Now, at the start of third grade, Elizabeth was once again unhappy. The first day she was put at a worktable with three girls she didn’t know well. Because of the schedule instead of eating lunch with her old familiar friends, she had to find new friends and didn’t quite know where to sit. She came home very distraught. Ellen wasn’t sure what she should do. She wanted Elizabeth to handle this on her own, but felt too worried that Elizabeth wouldn’t be able to. And as much as she wanted Elizabeth to learn how to tough things out, handle things on her own, and adjust, she also didn’t want her to begin a new school year miserable.

The next morning, Ellen went with her to school.

Together, they walked over to the teacher, who was getting things ready for the day, and greeting her students. Ellen said, “Elizabeth is having a hard time. Yesterday she was put at a table with children she doesn’t know, and it made the day hard for her”. Teacher and mother looked towards Elizabeth, who stared up with an emotion filled face- 1/3 embarrassed, 1/3 third tremulous, and 1/3 relieved. The teacher took Elizabeth by the hand and walked a little away from Ellen. Leaning down so that her ear was close to Elizabeth’s mouth she said, “Elizabeth. We can fix this. Tell me who you’d like to sit with.” Elizabeth whispered the names into her new teacher’s ear. The teacher said, loud enough so Ellen too could hear, “done!” Elizabeth’s small body softened with relief.
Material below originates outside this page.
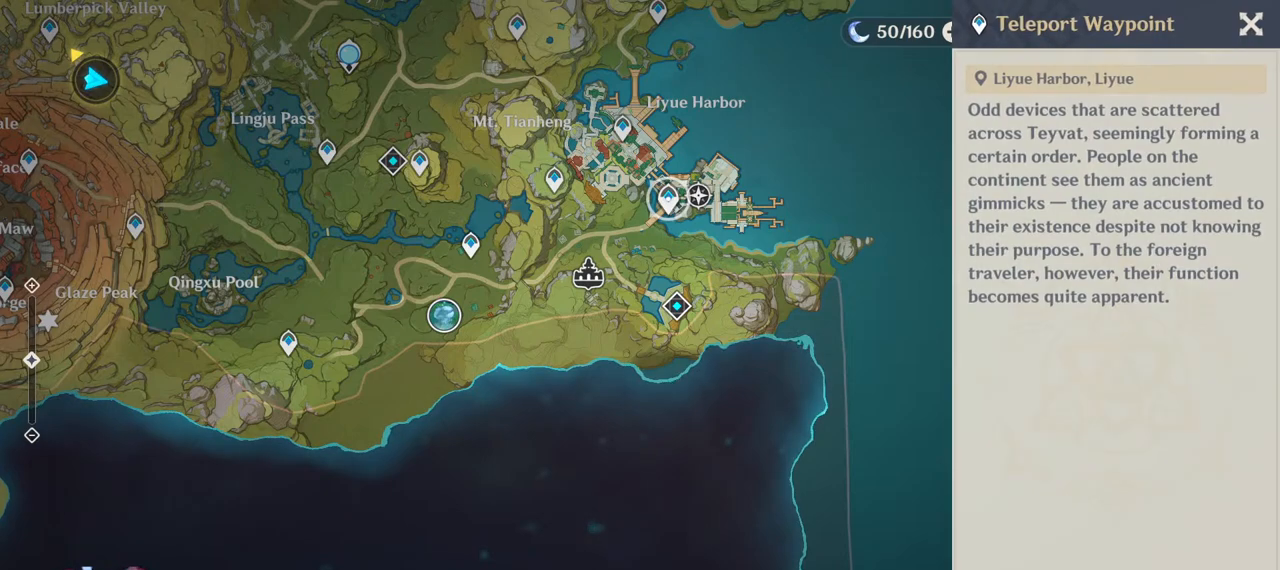
{"keys": [], "mouse": [], "events": []}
Ellen left, calling me up from her car to discuss it. “I’m not sure I did the right thing. I don’t want her to think I’m going to rush in and fix everything. The teachers reaction seemed to make everything better. But is it right for her to fix it like that for Elizabeth?”

It seemed to me both of them had done just the right thing. Ellen showed Elizabeth that when things aren’t right, you should do what you can to make them better. She also showed Elizabeth that she trusted the teacher, and felt the teacher was an ally, who could help Elizabeth. Many parents these days are so caught up in their idea of advocating for their child, that they forget that building a partnership with a teacher is a wonderful way to help.

The teacher also did just the right thing. She used the exchange to build a bond with her new student, and to let Elizabeth know she was on Elizabeth’s side, eager to ease the way when possible. Teachers often do their best work in the moments that few notice or track.

Elizabeth is not going to outgrow her slight inhibition, and her worries and rituals may continue to dog her. But if her parents and her teachers help her figure out techniques for managing those worries (whether it’s a poached egg mantra or a straight forward conversation with a powerful person) she’s going to be fine.

It’s now the fourth week of the new school year. Elizabeth loves third grade.